Texte à étudier:
================================
Comme souvent, j'étais avec ma soeur chez nos voisins d'en face quand deux d'entre eux, vêtus de grands imperméables. firent irruption. Ils recherchaient des fusils de chasse que nul n'avait plus le droit de posséder. Le chef de famille avait attendu, blême, que se termine la fouille brutale et, heureusement pour lui, vaine de sa maison. Quant à nous, nous n'avons, comme tous les enfants confrontés à une menace de mort, ni pleuré, ni cherché à fuir, nous sommes restés pétrifiés.
Passés les premiers mois, les Allemands se sont rendu compte à quel point leur omniprésente armée qui, à l'évidence, ne manquait de rien, était devenue in désirable. Pourtant, la Wehrmacht n'était pas la seule responsable de la grande disette qui frappait, en pleine saison des récoltes, un pays à l'agriculture florissante. Car la France avait été condamnée par le Traité d'Armistice de juin 40, non seulement à payer d'énormes dommages de guerre, mais aussi à littéralement nourrir l'Allemagne. Ce qui eut pour résultat de soumettre notre population à des restrictions si radicales qu'elles nécessitèrent la mise en place d'un système complexe de cartes d'alimentation. Ces cartes étaient établies par tranches d'âge, du bébé au vieillard, avec des suppléments pour les femmes enceintes et les travailleurs de force. Mais, comme il était impossible de survivre avec ces seules rations, partout s'est généralisé un gigantesque Marché Noir.
================================
Éléments provenant d'une source de données:

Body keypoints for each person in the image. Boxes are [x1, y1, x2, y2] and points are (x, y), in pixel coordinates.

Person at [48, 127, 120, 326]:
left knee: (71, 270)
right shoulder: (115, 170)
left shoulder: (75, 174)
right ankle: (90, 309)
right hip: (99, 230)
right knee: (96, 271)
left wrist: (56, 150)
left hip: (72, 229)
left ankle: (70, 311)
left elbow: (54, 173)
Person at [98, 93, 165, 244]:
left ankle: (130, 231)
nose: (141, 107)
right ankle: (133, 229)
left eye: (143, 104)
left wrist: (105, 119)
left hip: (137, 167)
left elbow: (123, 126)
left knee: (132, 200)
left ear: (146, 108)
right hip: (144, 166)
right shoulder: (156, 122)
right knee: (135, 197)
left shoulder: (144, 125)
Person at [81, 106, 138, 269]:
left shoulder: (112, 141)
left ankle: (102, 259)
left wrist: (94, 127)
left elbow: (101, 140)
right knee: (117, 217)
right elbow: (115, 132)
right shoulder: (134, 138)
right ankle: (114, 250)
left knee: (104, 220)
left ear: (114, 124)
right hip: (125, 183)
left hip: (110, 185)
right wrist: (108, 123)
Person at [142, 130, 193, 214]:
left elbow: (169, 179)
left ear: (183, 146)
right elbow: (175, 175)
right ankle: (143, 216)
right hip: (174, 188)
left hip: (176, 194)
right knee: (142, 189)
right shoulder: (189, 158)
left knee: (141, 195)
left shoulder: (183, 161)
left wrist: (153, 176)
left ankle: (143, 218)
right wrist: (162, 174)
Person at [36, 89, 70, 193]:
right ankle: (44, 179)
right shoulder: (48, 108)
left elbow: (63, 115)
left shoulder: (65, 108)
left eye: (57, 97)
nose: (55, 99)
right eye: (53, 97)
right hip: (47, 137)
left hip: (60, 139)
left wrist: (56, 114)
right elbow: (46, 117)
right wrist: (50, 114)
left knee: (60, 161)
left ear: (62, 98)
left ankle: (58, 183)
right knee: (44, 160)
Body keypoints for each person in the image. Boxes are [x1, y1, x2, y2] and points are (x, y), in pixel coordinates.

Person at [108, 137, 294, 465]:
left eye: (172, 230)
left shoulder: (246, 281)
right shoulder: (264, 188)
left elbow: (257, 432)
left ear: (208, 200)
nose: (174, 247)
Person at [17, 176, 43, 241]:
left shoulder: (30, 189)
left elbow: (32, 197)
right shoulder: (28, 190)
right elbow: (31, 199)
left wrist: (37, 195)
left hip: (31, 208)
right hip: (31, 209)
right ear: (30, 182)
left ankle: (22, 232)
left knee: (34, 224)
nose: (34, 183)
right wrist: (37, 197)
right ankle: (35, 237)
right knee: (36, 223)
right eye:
================================
Travail à faire:
Poursuivez le récit de souvenirs sur l'Occupation après sa dernière phrase. Ces données ne servent à rien ici.

Réponse proposée:
Et ce furent les années de l'Occupation, des années si noires qu'aucune des nombreuses réécritures contrefactuelles de cette guerre n'a jamais pu les gommer de nos livres d'Histoire. La vérité en effet est peu glorieuse : la préoccupation majeure des français n'était pas la Résistance mais le Ravitaillement ! Simplement parce que le pays avait faim, faim jusqu'à l'obsession. Et cette famine, du jamais vu, entraîna un repli immédiat vers la famille et le clan, ultimes cellules de survie. Le résultat fut un retour à un mode de vie semi tribal. Et, à l'échelle du pays, on peut même se risquer à dire qu'enfermée derrière des barbelés, la France gouvernée par un état fantoche, était comme un immense ghetto où interdictions d'entrées et de sorties, contrôles incessants d'identité, brimades, arrestations, trafics sordides en tous genres, dénonciations, exécutions sommaires ... étaient la règle.
La notion de charité n'avait cependant pas disparu, mais le plus souvent elle se contentait de sauver les apparences dans une commisération de façade purement verbale ; une attitude que l'on retrouvait jusque dans les petits villages où on sait pourtant que tout le monde connaît tout de la vie de tout le monde. Partout donc le constat était le même : survivre avait un prix et pour beaucoup ce prix était exorbitant.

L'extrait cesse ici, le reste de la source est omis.